All that said, if Representative Reed intends to open the legal notice publication gravy train to blogs like mine, then I say bring HB 1050 on! (That statement right there should guarantee at least major amendment, if not hoghouse or swift deferral to the 41st day in House Local Government.) Add Rep. Reed’s line about “in either or both a printed or electronic format,” and Dakota Free Press arguably meets every line of the definition of “legal newspaper”:

  1. DFP has been publishing for at least a year (this masthead since 2015; my daily public writing since December 2006).
  2. DFP is printed in English.
  3. DFP comes out with 20+ blog posts a week, producing news and commentary and offering advertisers exposure even on legal holidays (like today!).
  4. DFP gathers news, solicits advertising, and conducts general newspaper business at least eight business hours a week (although I don’t know if I can call those hours “normal”… but what is “normal” in the 24-hour news cycle?).

The only hangups in this blog’s qualification as a legal newspaper may be the requirement that DFP have a mailing permit of original entry (show me where to apply and how much to pay!) and that DFP have only one place where it is published at the same time (interesting: when I go on vacation and publish from the Black Hills, or the North Woods, am I publishing from multiple places at the same time or just a single different place for a day or two?).

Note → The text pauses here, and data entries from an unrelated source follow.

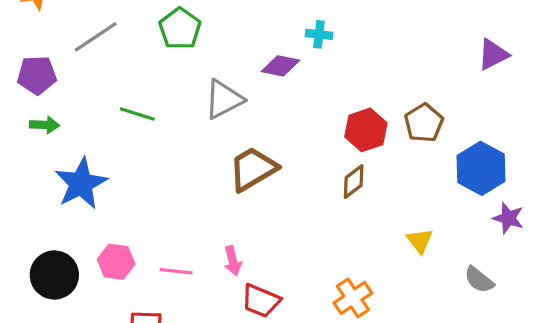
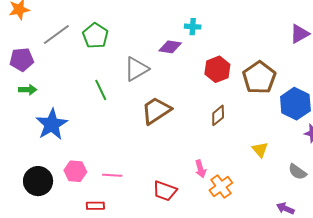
green pentagon: (180, 29) -> (95, 36), moved
green line: (137, 114) -> (101, 90), moved, turned 50
brown pentagon: (424, 123) -> (259, 78), size x1.4
red hexagon: (366, 130) -> (217, 69), moved
pink arrow: (233, 261) -> (200, 169), moved

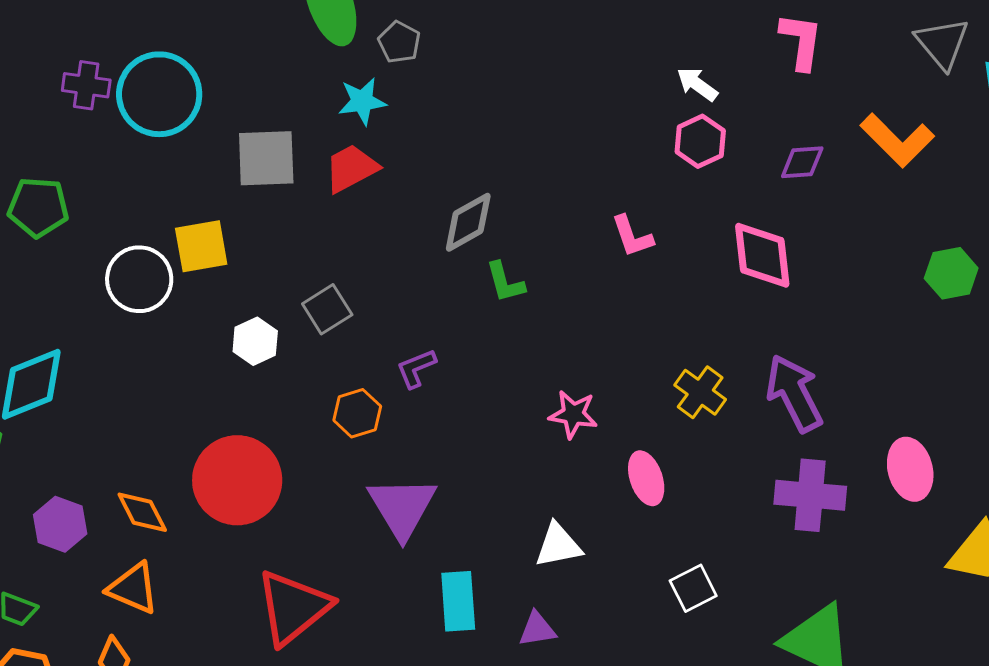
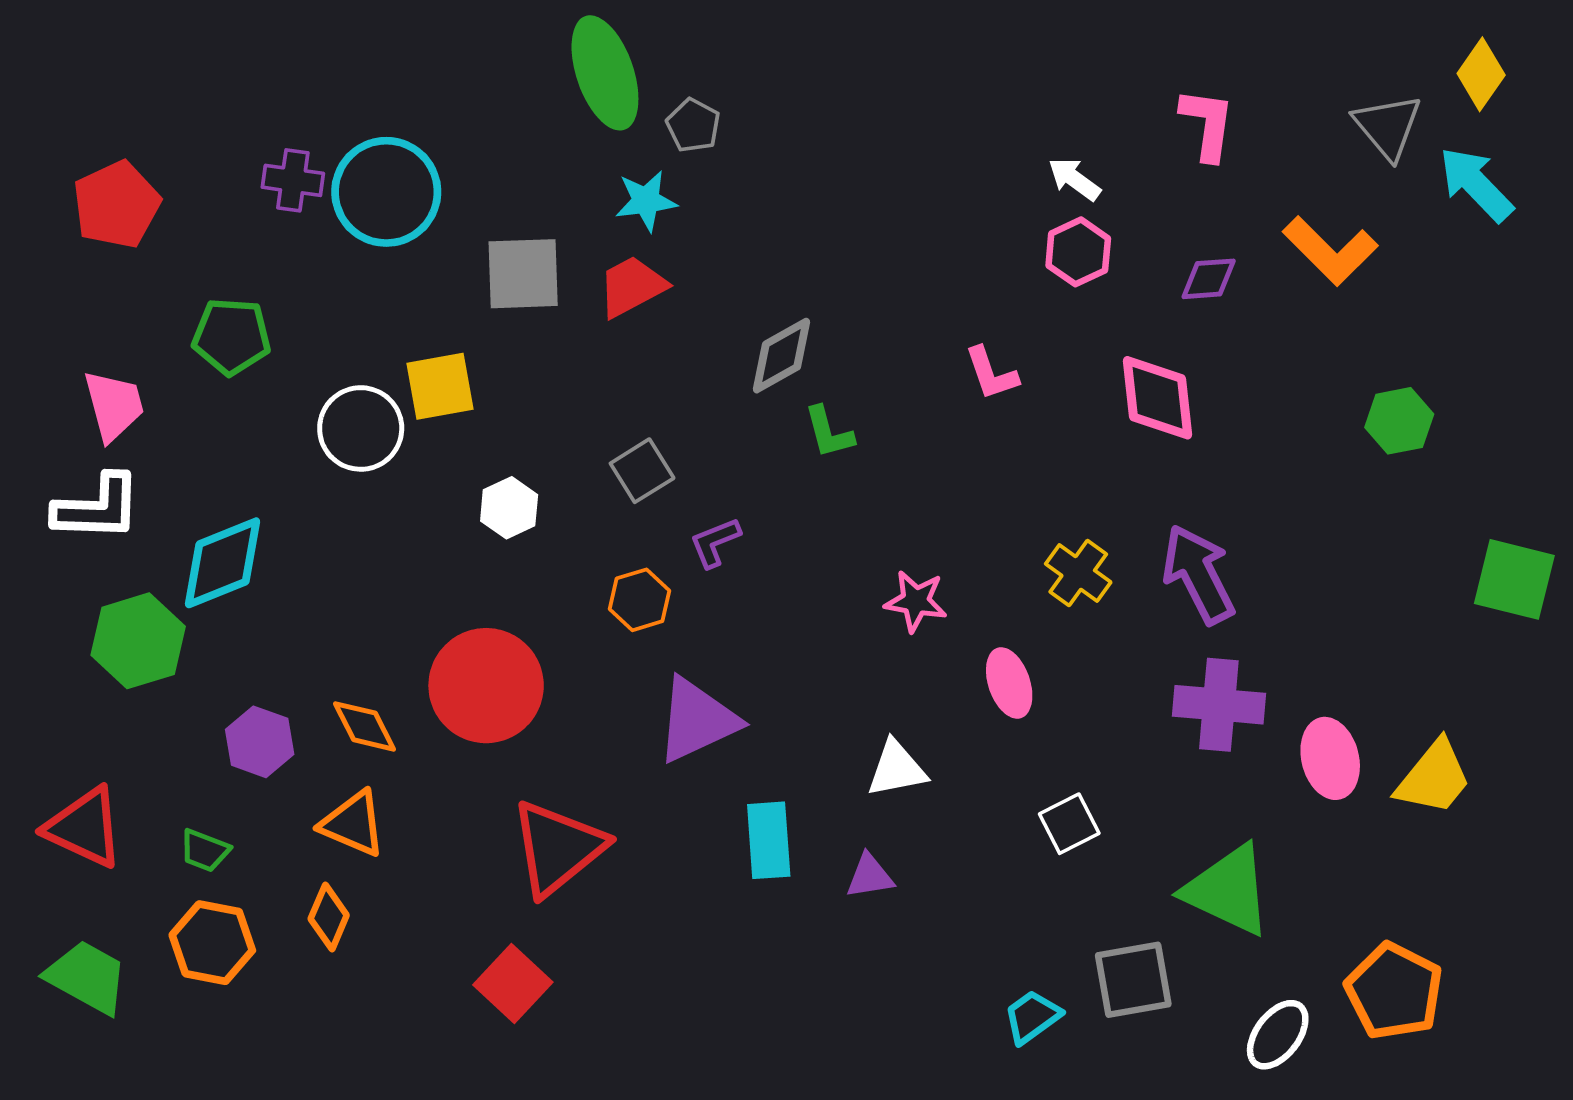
gray square: (327, 309) -> (642, 471), moved
pink ellipse: (910, 469) -> (1330, 758), moved
purple triangle: (402, 507) -> (697, 720), turned 36

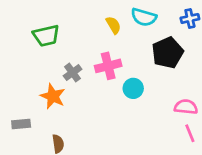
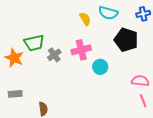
green trapezoid: (46, 36) -> (34, 43), moved
black pentagon: (167, 53) -> (126, 40), turned -30
orange star: (53, 96) -> (14, 58), moved

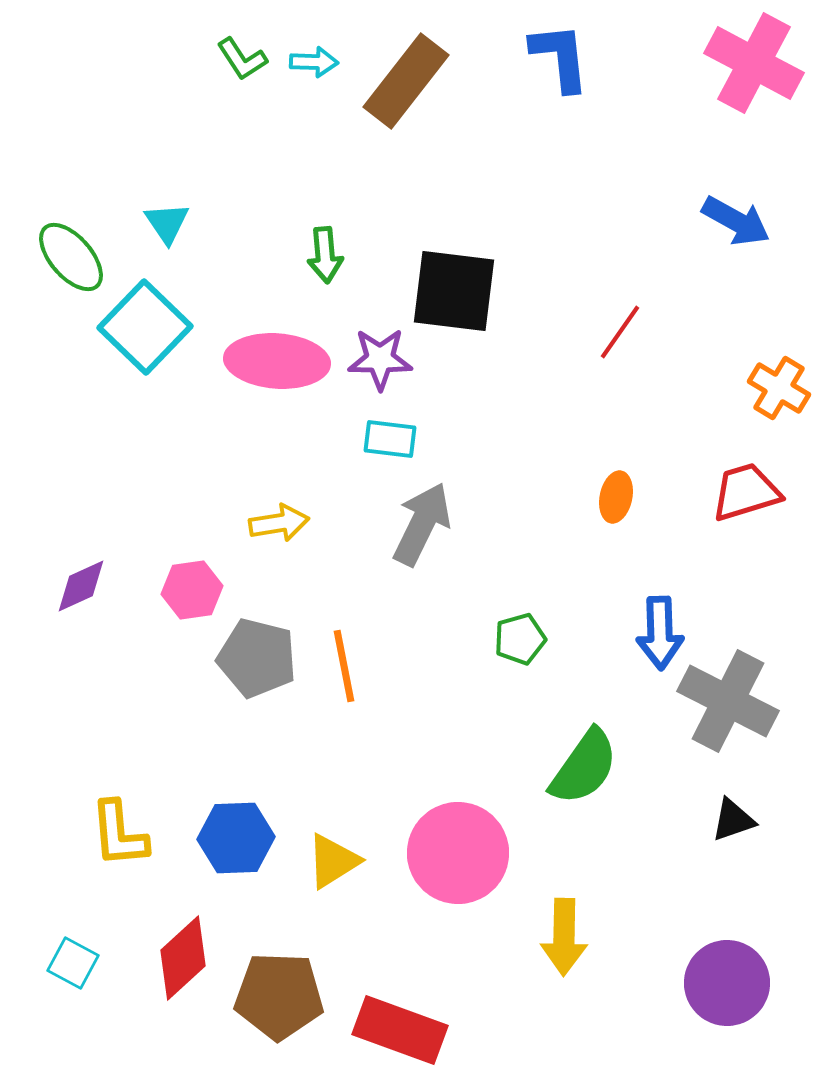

I won’t get too excited about the prospect of offering local governments a deal on publishing their legal notices (and hey, Buffalo, Springfield, and all points in between, I do reach a statewide audience!). The South Dakota Newspaper Association has nuked every such effort to break their members’ monopoly on this particular public service and allow cash-strapped local governments to use the Web to publish their vital info. HB 1050 will likely face the same fate.

But hey, Legislature: on the off chance you’re ready to innovate, Dakota Free Press stands ready as always to serve.

5 Comments

  1. Jake 2021-01-18

    Here’s hoping, Cory! And when all else is gone, even in South Dakota, there is always HOPE!

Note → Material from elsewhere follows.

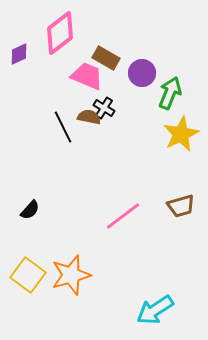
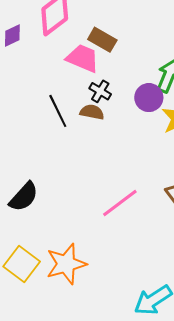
purple circle: (142, 73) -> (149, 98), moved
brown semicircle: (89, 117) -> (92, 112), moved
black semicircle: (30, 210) -> (24, 197), size x1.5

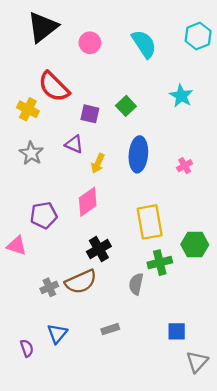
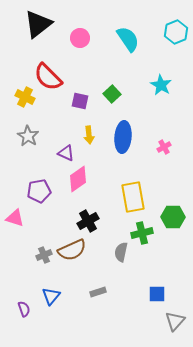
purple triangle: (74, 144) -> (66, 153), moved
yellow arrow: (98, 163) -> (89, 135), moved, turned -30

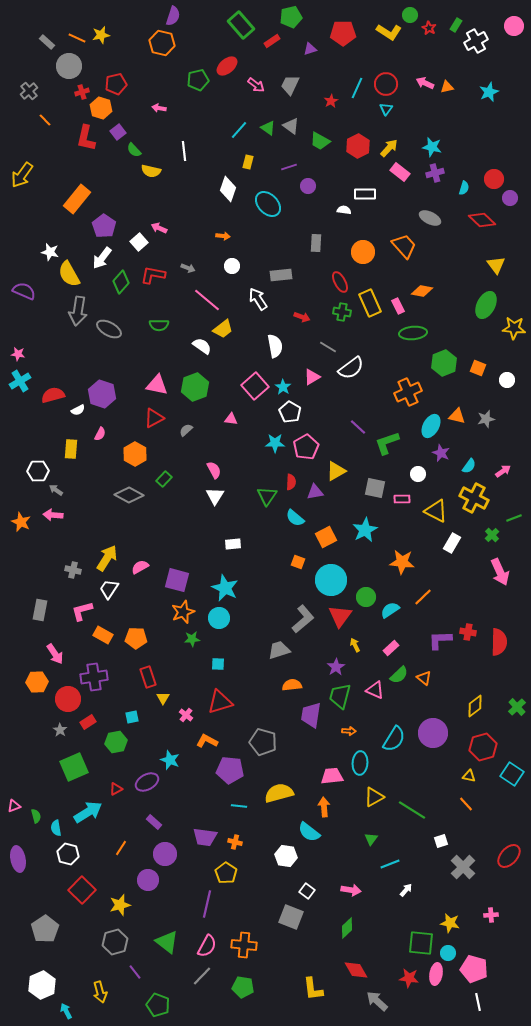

  2. Bob Newland 2021-01-18

    Hope is being extinguished as quickly as the Repiglicans can grab hope extinguishers.

  3. Mark Anderson 2021-01-18

    I love Buffalo Springfield too Cory.

  4. Cory Allen Heidelberger Post author | 2021-01-18

    Mayor Schaunaman doesn’t think too highly of the Aberdeen American News, as made clear by his refusal to write a weekly column for them and for the public. Maybe he’ll consider designating Dakota Free Press as Aberdeen’s legal newspaper. I could save the city a bunch of money under HB 1050.